▸ Task details
Down to the last line, write out the entries below exactly and omit all pictures.

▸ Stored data

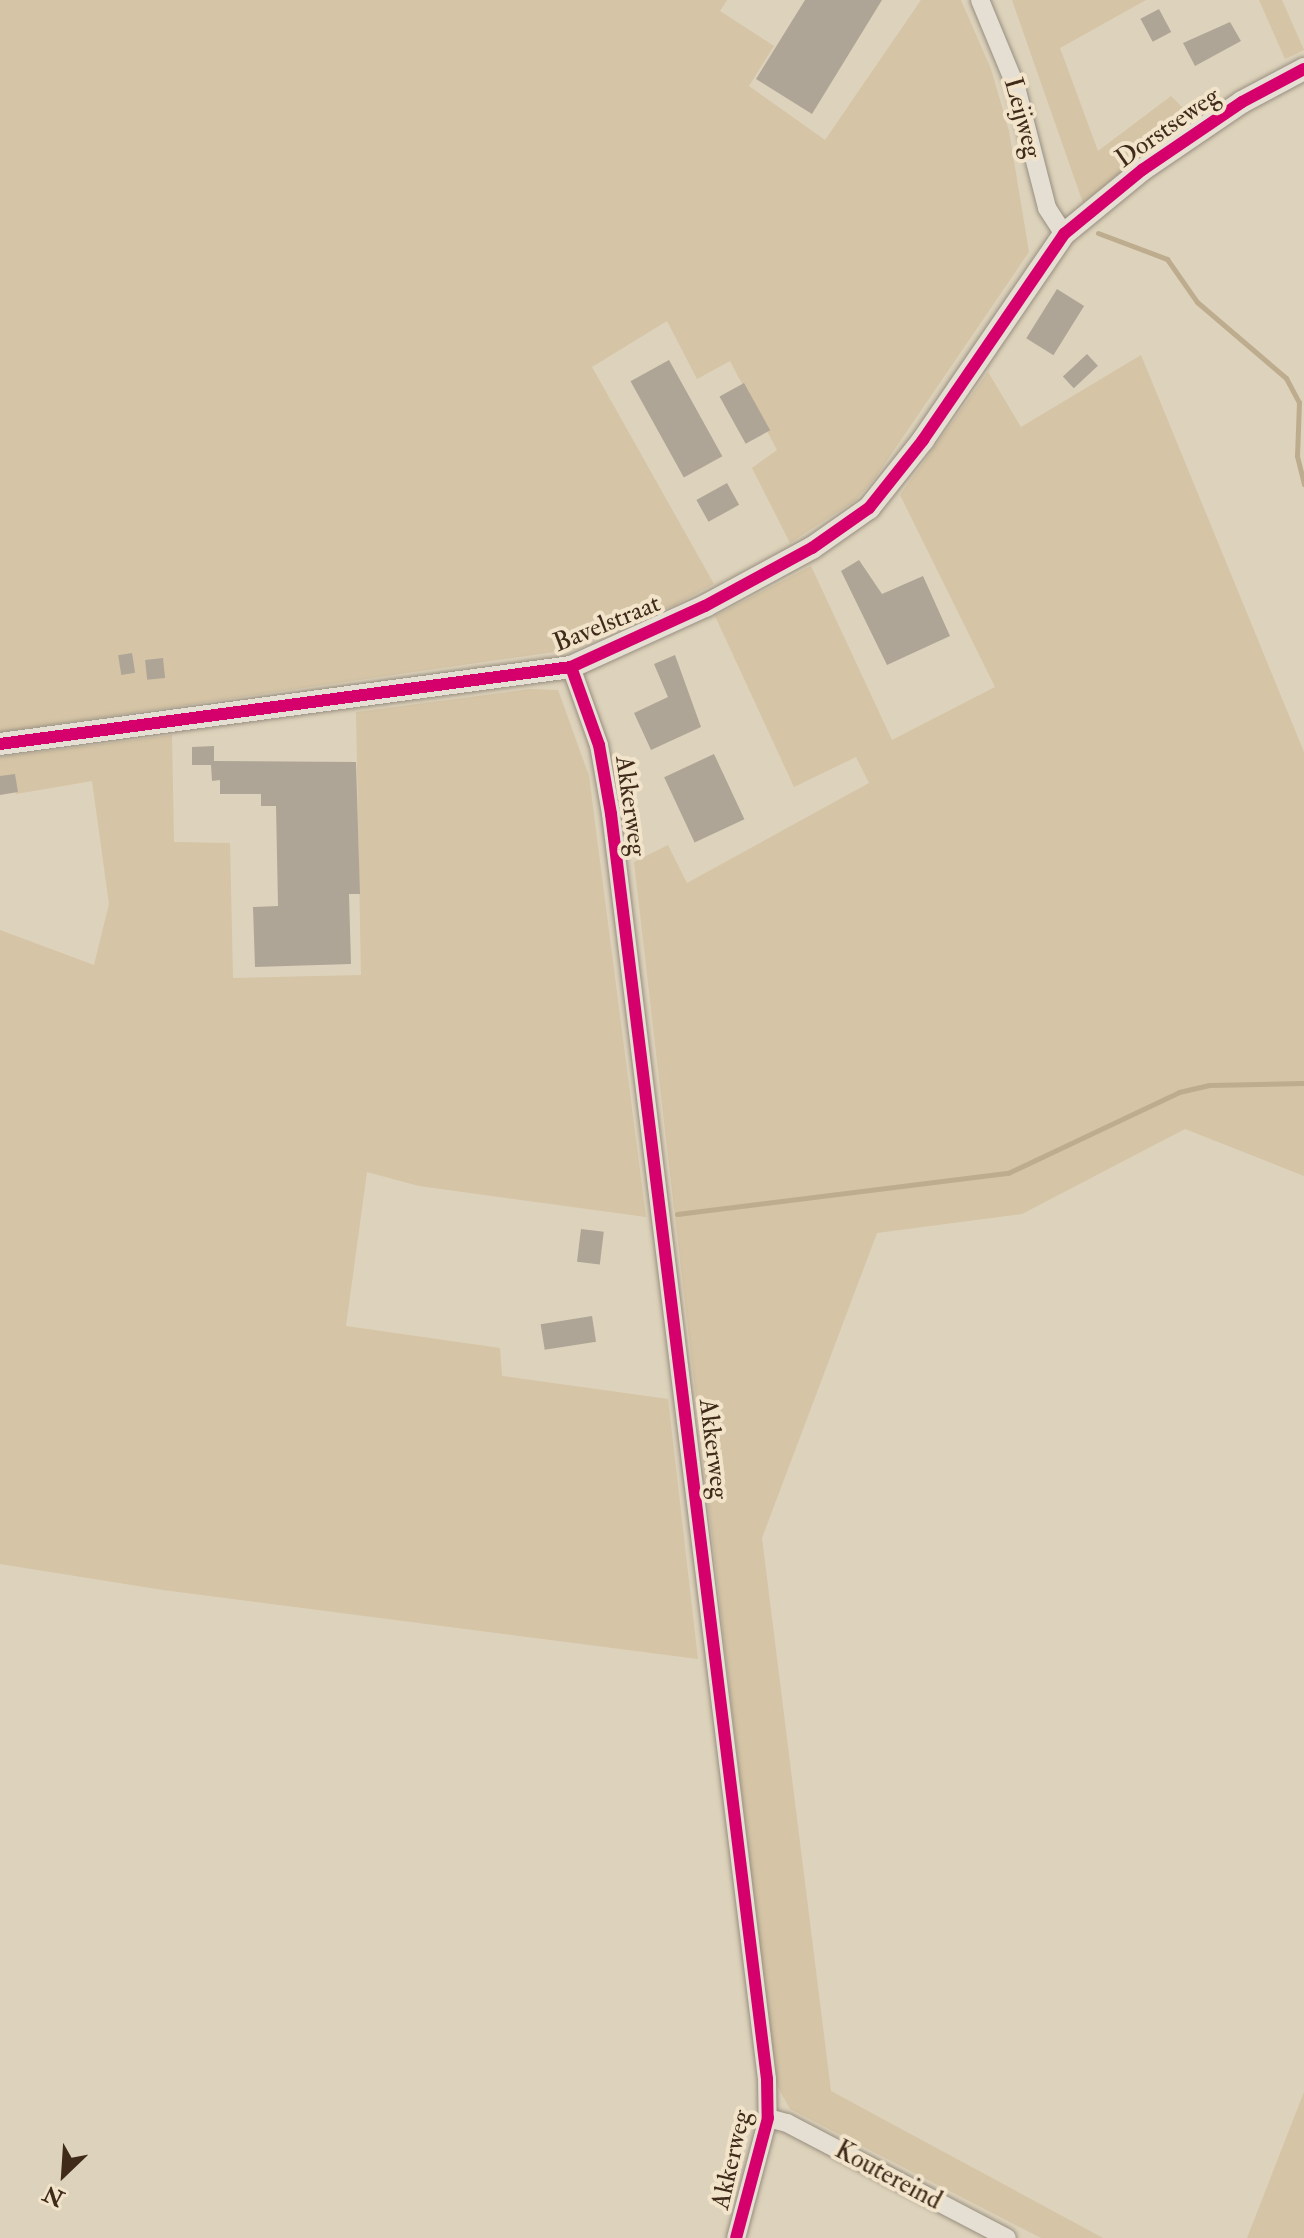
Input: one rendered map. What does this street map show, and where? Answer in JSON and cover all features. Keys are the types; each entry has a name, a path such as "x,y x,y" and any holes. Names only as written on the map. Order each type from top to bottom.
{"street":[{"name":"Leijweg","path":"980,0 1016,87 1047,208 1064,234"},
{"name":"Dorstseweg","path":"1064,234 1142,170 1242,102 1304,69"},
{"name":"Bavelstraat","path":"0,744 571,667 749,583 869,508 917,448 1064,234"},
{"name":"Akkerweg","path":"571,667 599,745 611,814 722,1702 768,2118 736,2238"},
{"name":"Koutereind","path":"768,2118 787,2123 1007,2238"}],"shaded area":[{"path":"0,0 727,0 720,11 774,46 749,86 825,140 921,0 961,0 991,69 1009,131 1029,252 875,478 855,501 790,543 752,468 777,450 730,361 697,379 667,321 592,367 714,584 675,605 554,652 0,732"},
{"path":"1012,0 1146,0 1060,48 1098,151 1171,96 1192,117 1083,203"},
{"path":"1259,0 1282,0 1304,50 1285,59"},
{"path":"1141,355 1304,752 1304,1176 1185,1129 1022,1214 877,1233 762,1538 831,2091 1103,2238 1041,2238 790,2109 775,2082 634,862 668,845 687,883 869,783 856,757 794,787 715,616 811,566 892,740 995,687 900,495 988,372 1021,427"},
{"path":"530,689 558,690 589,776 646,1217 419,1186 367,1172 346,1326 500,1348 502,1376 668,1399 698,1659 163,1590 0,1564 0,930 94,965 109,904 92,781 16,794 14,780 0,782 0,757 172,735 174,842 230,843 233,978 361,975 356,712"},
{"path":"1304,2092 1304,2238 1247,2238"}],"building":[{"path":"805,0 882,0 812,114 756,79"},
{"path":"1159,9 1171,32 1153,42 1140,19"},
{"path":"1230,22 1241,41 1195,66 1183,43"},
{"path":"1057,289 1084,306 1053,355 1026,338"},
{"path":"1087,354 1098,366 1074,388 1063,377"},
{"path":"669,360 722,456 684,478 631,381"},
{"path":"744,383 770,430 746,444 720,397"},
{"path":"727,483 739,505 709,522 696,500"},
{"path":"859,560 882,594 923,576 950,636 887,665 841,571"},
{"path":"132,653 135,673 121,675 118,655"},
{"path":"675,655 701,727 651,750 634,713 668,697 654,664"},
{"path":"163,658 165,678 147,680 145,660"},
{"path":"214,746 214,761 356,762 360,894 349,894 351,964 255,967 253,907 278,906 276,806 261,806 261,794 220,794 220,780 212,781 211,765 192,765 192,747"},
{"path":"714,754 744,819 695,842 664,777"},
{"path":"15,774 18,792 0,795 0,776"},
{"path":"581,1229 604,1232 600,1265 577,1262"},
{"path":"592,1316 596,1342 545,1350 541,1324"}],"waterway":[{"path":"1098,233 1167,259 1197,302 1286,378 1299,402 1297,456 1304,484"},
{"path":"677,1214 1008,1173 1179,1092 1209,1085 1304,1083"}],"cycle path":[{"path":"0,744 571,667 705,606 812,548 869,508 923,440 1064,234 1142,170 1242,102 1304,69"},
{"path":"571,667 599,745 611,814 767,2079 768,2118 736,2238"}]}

▸ Answer to this task
Input: one rendered map. What does this street map show, and where? Answer in JSON and cover all features. Keys are the types; each entry has a name, a path such as "x,y x,y" and any holes. Names only as written on the map. Order each type from top to bottom.
{"street":[{"name":"Leijweg","path":"980,0 1016,87 1047,208 1064,234"},
{"name":"Dorstseweg","path":"1064,234 1142,170 1242,102 1304,69"},
{"name":"Bavelstraat","path":"0,744 571,667 749,583 869,508 917,448 1064,234"},
{"name":"Akkerweg","path":"571,667 599,745 611,814 722,1702 768,2118 736,2238"},
{"name":"Koutereind","path":"768,2118 787,2123 1007,2238"}],"shaded area":[{"path":"0,0 727,0 720,11 774,46 749,86 825,140 921,0 961,0 991,69 1009,131 1029,252 875,478 855,501 790,543 752,468 777,450 730,361 697,379 667,321 592,367 714,584 675,605 554,652 0,732"},
{"path":"1012,0 1146,0 1060,48 1098,151 1171,96 1192,117 1083,203"},
{"path":"1259,0 1282,0 1304,50 1285,59"},
{"path":"1141,355 1304,752 1304,1176 1185,1129 1022,1214 877,1233 762,1538 831,2091 1103,2238 1041,2238 790,2109 775,2082 634,862 668,845 687,883 869,783 856,757 794,787 715,616 811,566 892,740 995,687 900,495 988,372 1021,427"},
{"path":"530,689 558,690 589,776 646,1217 419,1186 367,1172 346,1326 500,1348 502,1376 668,1399 698,1659 163,1590 0,1564 0,930 94,965 109,904 92,781 16,794 14,780 0,782 0,757 172,735 174,842 230,843 233,978 361,975 356,712"},
{"path":"1304,2092 1304,2238 1247,2238"}],"building":[{"path":"805,0 882,0 812,114 756,79"},
{"path":"1159,9 1171,32 1153,42 1140,19"},
{"path":"1230,22 1241,41 1195,66 1183,43"},
{"path":"1057,289 1084,306 1053,355 1026,338"},
{"path":"1087,354 1098,366 1074,388 1063,377"},
{"path":"669,360 722,456 684,478 631,381"},
{"path":"744,383 770,430 746,444 720,397"},
{"path":"727,483 739,505 709,522 696,500"},
{"path":"859,560 882,594 923,576 950,636 887,665 841,571"},
{"path":"132,653 135,673 121,675 118,655"},
{"path":"675,655 701,727 651,750 634,713 668,697 654,664"},
{"path":"163,658 165,678 147,680 145,660"},
{"path":"214,746 214,761 356,762 360,894 349,894 351,964 255,967 253,907 278,906 276,806 261,806 261,794 220,794 220,780 212,781 211,765 192,765 192,747"},
{"path":"714,754 744,819 695,842 664,777"},
{"path":"15,774 18,792 0,795 0,776"},
{"path":"581,1229 604,1232 600,1265 577,1262"},
{"path":"592,1316 596,1342 545,1350 541,1324"}],"waterway":[{"path":"1098,233 1167,259 1197,302 1286,378 1299,402 1297,456 1304,484"},
{"path":"677,1214 1008,1173 1179,1092 1209,1085 1304,1083"}],"cycle path":[{"path":"0,744 571,667 705,606 812,548 869,508 923,440 1064,234 1142,170 1242,102 1304,69"},
{"path":"571,667 599,745 611,814 767,2079 768,2118 736,2238"}]}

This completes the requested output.